━━━━━ Dataset records

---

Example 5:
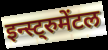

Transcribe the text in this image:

इन्स्ट्रुमेंटल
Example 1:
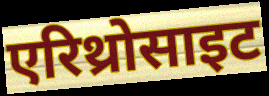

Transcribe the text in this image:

एरिथ्रोसाइट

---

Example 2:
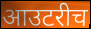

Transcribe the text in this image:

आउटरीच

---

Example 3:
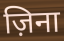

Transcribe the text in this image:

ज़िना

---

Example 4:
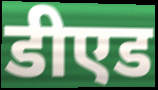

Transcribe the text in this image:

डीएड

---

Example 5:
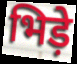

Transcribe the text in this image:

भिड़े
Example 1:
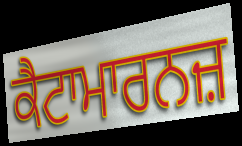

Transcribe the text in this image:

ਕੈਟਾਮਾਰਨਜ਼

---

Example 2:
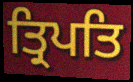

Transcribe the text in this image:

ਤ੍ਰਿਪਤਿ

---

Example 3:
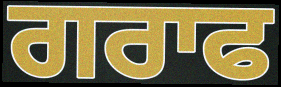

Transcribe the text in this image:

ਗਰਾਫ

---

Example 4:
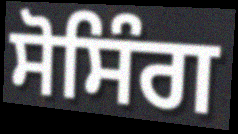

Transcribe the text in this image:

ਸੋਸਿੰਗ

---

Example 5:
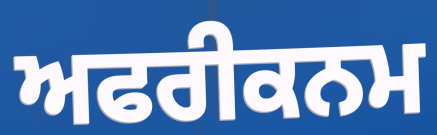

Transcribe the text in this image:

ਅਫਰੀਕਨਮ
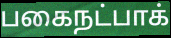
பகைநட்பாக்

━━━━━━━━━━

Convert every line of the rows above into a numbered list, skipping blank lines and leaving out the pictures.

Solution to this problem:
1. ---
2. Example 5:
3. Transcribe the text in this image:
4. इन्स्ट्रुमेंटल
5. Example 1:
6. Transcribe the text in this image:
7. एरिथ्रोसाइट
8. ---
9. Example 2:
10. Transcribe the text in this image:
11. आउटरीच
12. ---
13. Example 3:
14. Transcribe the text in this image:
15. ज़िना
16. ---
17. Example 4:
18. Transcribe the text in this image:
19. डीएड
20. ---
21. Example 5:
22. Transcribe the text in this image:
23. भिड़े
24. Example 1:
25. Transcribe the text in this image:
26. ਕੈਟਾਮਾਰਨਜ਼
27. ---
28. Example 2:
29. Transcribe the text in this image:
30. ਤ੍ਰਿਪਤਿ
31. ---
32. Example 3:
33. Transcribe the text in this image:
34. ਗਰਾਫ
35. ---
36. Example 4:
37. Transcribe the text in this image:
38. ਸੋਸਿੰਗ
39. ---
40. Example 5:
41. Transcribe the text in this image:
42. ਅਫਰੀਕਨਮ
43. பகைநட்பாக்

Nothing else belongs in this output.